The damage won’t stop there. The telecommunications companies are not the only private entity enlisted by this Administration in its lawbreaking. Think about Blackwater and its brutal actions in Iraq, or the airlines that have flown CIA captives to be tortured in foreign countries. These companies may also be summoned to court one day to justify their actions. And when that day comes, the Administration may call yet again for retroactive immunity, claiming that the companies were only doing their patriotic duty as “partners” in fighting terrorism.

The debate we’re having now about telecom amnesty is not likely to be the last round in the Administration’s attempt to immunize its private partners. It’s only an opening round. In America, we should be striving to make more entities subject to the rule of law, not fewer. Giving in to the Administration now will start us down a path to a very dark place.

Think about what we’ve been hearing from the White House in this debate. The President has said that American lives will be sacrificed if Congress does not change FISA. But he has also said that he will veto any FISA bill that does not grant retroactive immunity. No immunity, no new FISA bill. So if we take the President at his word, he is willing to let Americans die to protect the phone companies. The President’s insistence on immunity as a precondition for any FISA reform is yet another example of his disrespect for honest dialogue and for the rule of law.

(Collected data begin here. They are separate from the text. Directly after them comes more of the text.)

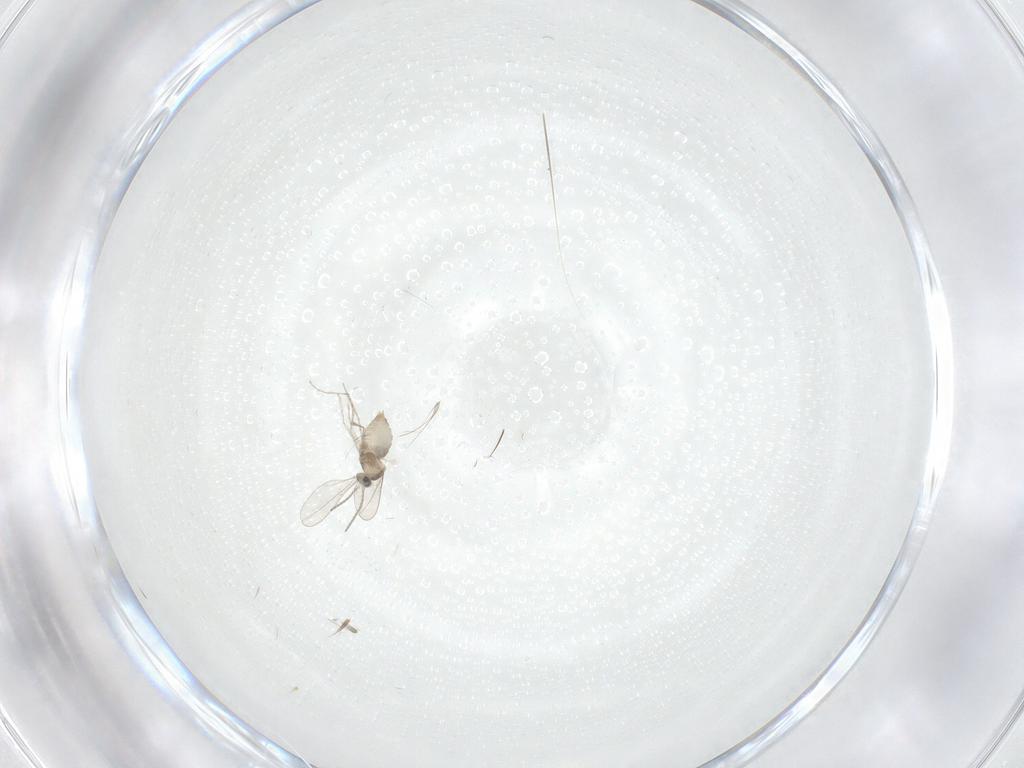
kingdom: Animalia
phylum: Arthropoda
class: Insecta
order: Diptera
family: Cecidomyiidae
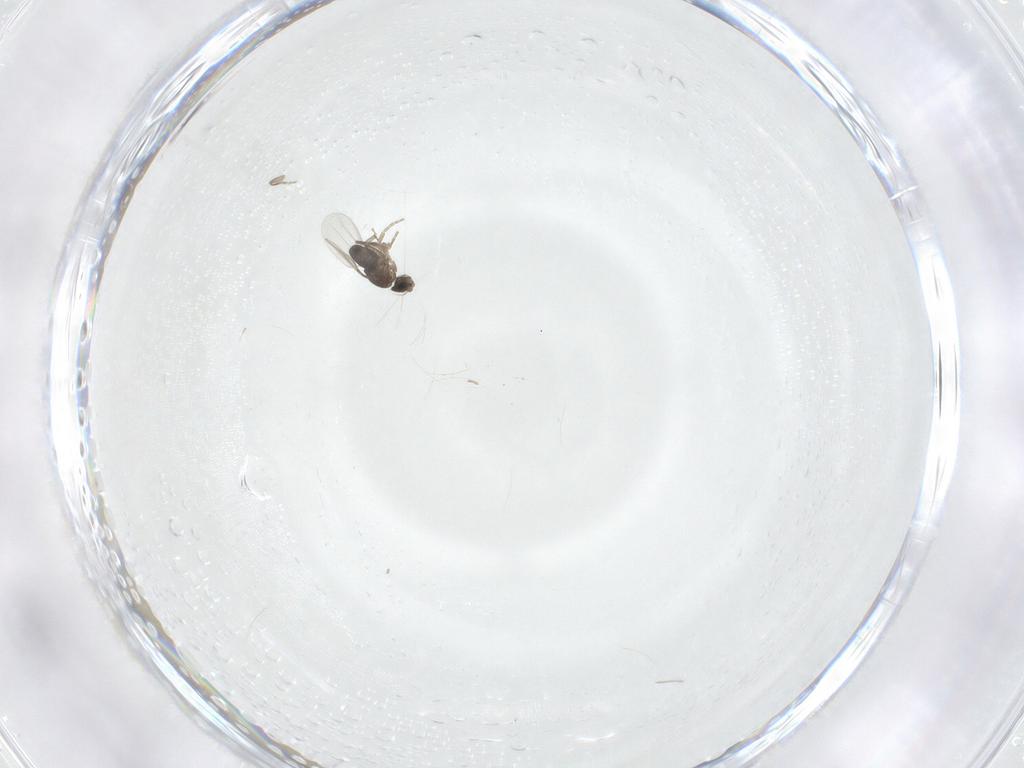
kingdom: Animalia
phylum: Arthropoda
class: Insecta
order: Diptera
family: Phoridae
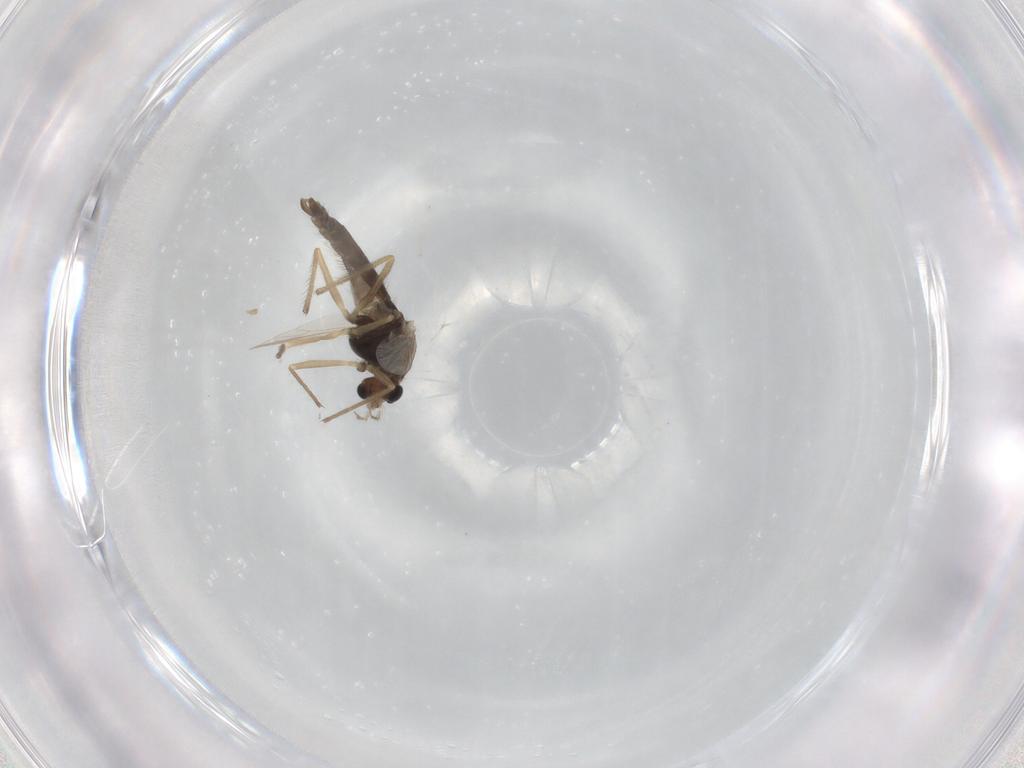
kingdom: Animalia
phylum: Arthropoda
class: Insecta
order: Diptera
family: Chironomidae
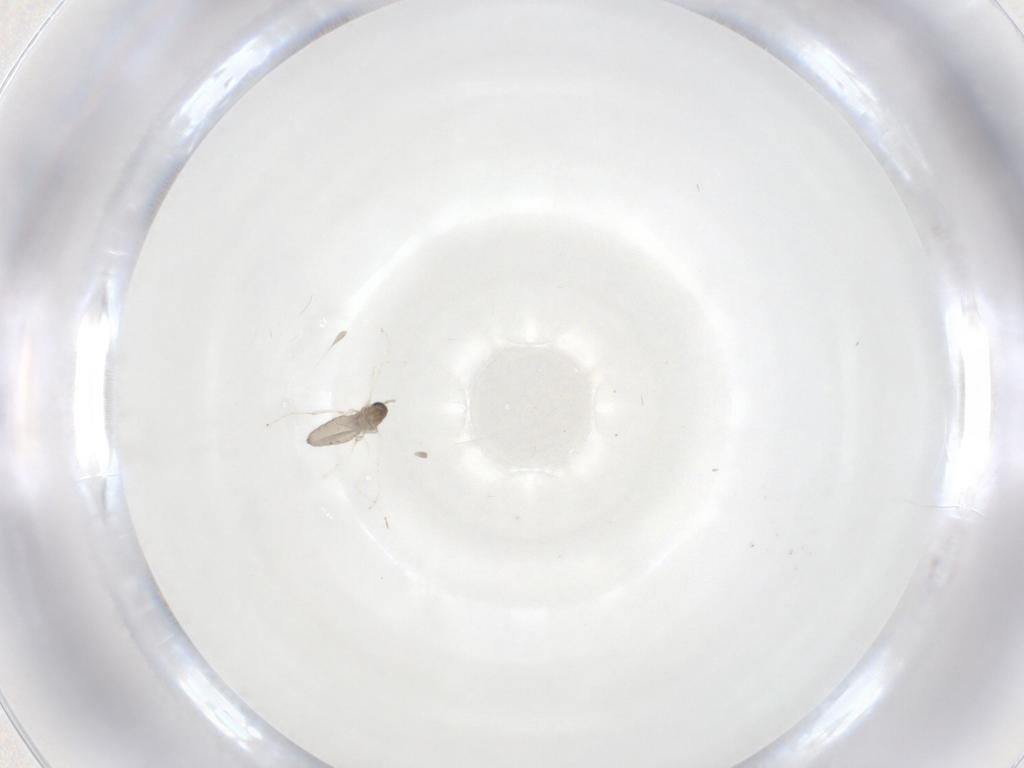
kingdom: Animalia
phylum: Arthropoda
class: Insecta
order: Diptera
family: Cecidomyiidae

It’s painfully clear what the President’s request for retroactive immunity is really about. It’s a self-serving attempt to avoid legal and political accountability and keep the American public in the dark about this whole shameful episode. Like the CIA’s destruction of videotapes showing potentially criminal conduct, it’s a desperate attempt to erase the past.

The Senate should see this request for what it is, and reject it. We should pass this amendment to strike Title II from the FISA bill. Our focus should be on protecting national security, our fundamental liberties, and the rule of law—not protecting phone companies that knew they were breaking the law.